# [ASSIGNED TASK]
Repeat each line of the records below exactly.

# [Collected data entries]
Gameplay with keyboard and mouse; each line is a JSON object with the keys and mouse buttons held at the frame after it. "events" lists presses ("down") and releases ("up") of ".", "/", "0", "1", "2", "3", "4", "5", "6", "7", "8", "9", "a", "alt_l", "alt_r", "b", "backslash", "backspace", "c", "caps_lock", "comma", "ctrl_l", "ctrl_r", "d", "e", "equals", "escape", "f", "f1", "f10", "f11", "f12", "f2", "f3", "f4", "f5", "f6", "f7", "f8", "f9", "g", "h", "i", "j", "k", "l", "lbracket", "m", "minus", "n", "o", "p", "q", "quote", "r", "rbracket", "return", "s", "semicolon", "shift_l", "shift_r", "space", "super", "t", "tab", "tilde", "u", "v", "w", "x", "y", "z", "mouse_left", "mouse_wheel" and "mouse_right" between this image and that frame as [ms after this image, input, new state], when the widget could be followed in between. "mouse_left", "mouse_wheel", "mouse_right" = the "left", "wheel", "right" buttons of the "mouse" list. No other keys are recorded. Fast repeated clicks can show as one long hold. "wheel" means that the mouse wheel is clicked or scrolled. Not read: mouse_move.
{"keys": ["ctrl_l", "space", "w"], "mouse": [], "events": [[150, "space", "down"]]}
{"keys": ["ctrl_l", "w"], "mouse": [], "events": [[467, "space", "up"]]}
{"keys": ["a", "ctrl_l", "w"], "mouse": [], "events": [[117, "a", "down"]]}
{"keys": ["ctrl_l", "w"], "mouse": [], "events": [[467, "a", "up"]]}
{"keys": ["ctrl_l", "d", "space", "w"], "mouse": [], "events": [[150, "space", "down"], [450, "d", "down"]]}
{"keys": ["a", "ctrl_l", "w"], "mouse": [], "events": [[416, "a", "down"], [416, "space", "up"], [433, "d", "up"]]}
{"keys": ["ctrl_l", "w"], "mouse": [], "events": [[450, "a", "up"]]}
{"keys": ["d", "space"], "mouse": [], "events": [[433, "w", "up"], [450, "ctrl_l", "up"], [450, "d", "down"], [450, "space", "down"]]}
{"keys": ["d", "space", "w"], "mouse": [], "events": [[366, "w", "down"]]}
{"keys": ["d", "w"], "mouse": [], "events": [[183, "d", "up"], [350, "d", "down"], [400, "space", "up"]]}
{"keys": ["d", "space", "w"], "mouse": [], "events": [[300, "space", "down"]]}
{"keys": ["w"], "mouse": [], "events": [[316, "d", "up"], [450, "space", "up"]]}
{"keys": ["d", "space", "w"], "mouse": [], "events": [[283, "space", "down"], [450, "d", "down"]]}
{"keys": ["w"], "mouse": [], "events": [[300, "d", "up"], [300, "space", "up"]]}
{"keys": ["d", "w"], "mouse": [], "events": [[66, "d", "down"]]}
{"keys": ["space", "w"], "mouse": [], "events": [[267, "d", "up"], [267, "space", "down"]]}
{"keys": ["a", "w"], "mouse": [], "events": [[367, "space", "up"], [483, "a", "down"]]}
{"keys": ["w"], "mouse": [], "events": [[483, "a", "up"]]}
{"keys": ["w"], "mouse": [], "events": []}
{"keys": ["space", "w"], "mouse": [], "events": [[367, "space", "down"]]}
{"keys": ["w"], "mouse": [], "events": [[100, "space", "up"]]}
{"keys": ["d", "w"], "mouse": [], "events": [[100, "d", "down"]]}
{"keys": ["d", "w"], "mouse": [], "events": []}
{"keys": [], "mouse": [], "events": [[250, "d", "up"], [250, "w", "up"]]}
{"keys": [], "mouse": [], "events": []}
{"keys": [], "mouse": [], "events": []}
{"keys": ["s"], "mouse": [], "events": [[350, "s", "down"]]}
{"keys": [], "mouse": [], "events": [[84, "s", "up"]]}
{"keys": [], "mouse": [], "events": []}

# [ANSWER SPACE]
Gameplay with keyboard and mouse; each line is a JSON object with the keys and mouse buttons held at the frame after it. "events" lists presses ("down") and releases ("up") of ".", "/", "0", "1", "2", "3", "4", "5", "6", "7", "8", "9", "a", "alt_l", "alt_r", "b", "backslash", "backspace", "c", "caps_lock", "comma", "ctrl_l", "ctrl_r", "d", "e", "equals", "escape", "f", "f1", "f10", "f11", "f12", "f2", "f3", "f4", "f5", "f6", "f7", "f8", "f9", "g", "h", "i", "j", "k", "l", "lbracket", "m", "minus", "n", "o", "p", "q", "quote", "r", "rbracket", "return", "s", "semicolon", "shift_l", "shift_r", "space", "super", "t", "tab", "tilde", "u", "v", "w", "x", "y", "z", "mouse_left", "mouse_wheel" and "mouse_right" between this image and that frame as [ms after this image, input, new state], when the widget could be followed in between. "mouse_left", "mouse_wheel", "mouse_right" = the "left", "wheel", "right" buttons of the "mouse" list. No other keys are recorded. Fast repeated clicks can show as one long hold. "wheel" means that the mouse wheel is clicked or scrolled. Not read: mouse_move.
{"keys": ["ctrl_l", "space", "w"], "mouse": [], "events": [[150, "space", "down"]]}
{"keys": ["ctrl_l", "w"], "mouse": [], "events": [[467, "space", "up"]]}
{"keys": ["a", "ctrl_l", "w"], "mouse": [], "events": [[117, "a", "down"]]}
{"keys": ["ctrl_l", "w"], "mouse": [], "events": [[467, "a", "up"]]}
{"keys": ["ctrl_l", "d", "space", "w"], "mouse": [], "events": [[150, "space", "down"], [450, "d", "down"]]}
{"keys": ["a", "ctrl_l", "w"], "mouse": [], "events": [[416, "a", "down"], [416, "space", "up"], [433, "d", "up"]]}
{"keys": ["ctrl_l", "w"], "mouse": [], "events": [[450, "a", "up"]]}
{"keys": ["d", "space"], "mouse": [], "events": [[433, "w", "up"], [450, "ctrl_l", "up"], [450, "d", "down"], [450, "space", "down"]]}
{"keys": ["d", "space", "w"], "mouse": [], "events": [[366, "w", "down"]]}
{"keys": ["d", "w"], "mouse": [], "events": [[183, "d", "up"], [350, "d", "down"], [400, "space", "up"]]}
{"keys": ["d", "space", "w"], "mouse": [], "events": [[300, "space", "down"]]}
{"keys": ["w"], "mouse": [], "events": [[316, "d", "up"], [450, "space", "up"]]}
{"keys": ["d", "space", "w"], "mouse": [], "events": [[283, "space", "down"], [450, "d", "down"]]}
{"keys": ["w"], "mouse": [], "events": [[300, "d", "up"], [300, "space", "up"]]}
{"keys": ["d", "w"], "mouse": [], "events": [[66, "d", "down"]]}
{"keys": ["space", "w"], "mouse": [], "events": [[267, "d", "up"], [267, "space", "down"]]}
{"keys": ["a", "w"], "mouse": [], "events": [[367, "space", "up"], [483, "a", "down"]]}
{"keys": ["w"], "mouse": [], "events": [[483, "a", "up"]]}
{"keys": ["w"], "mouse": [], "events": []}
{"keys": ["space", "w"], "mouse": [], "events": [[367, "space", "down"]]}
{"keys": ["w"], "mouse": [], "events": [[100, "space", "up"]]}
{"keys": ["d", "w"], "mouse": [], "events": [[100, "d", "down"]]}
{"keys": ["d", "w"], "mouse": [], "events": []}
{"keys": [], "mouse": [], "events": [[250, "d", "up"], [250, "w", "up"]]}
{"keys": [], "mouse": [], "events": []}
{"keys": [], "mouse": [], "events": []}
{"keys": ["s"], "mouse": [], "events": [[350, "s", "down"]]}
{"keys": [], "mouse": [], "events": [[84, "s", "up"]]}
{"keys": [], "mouse": [], "events": []}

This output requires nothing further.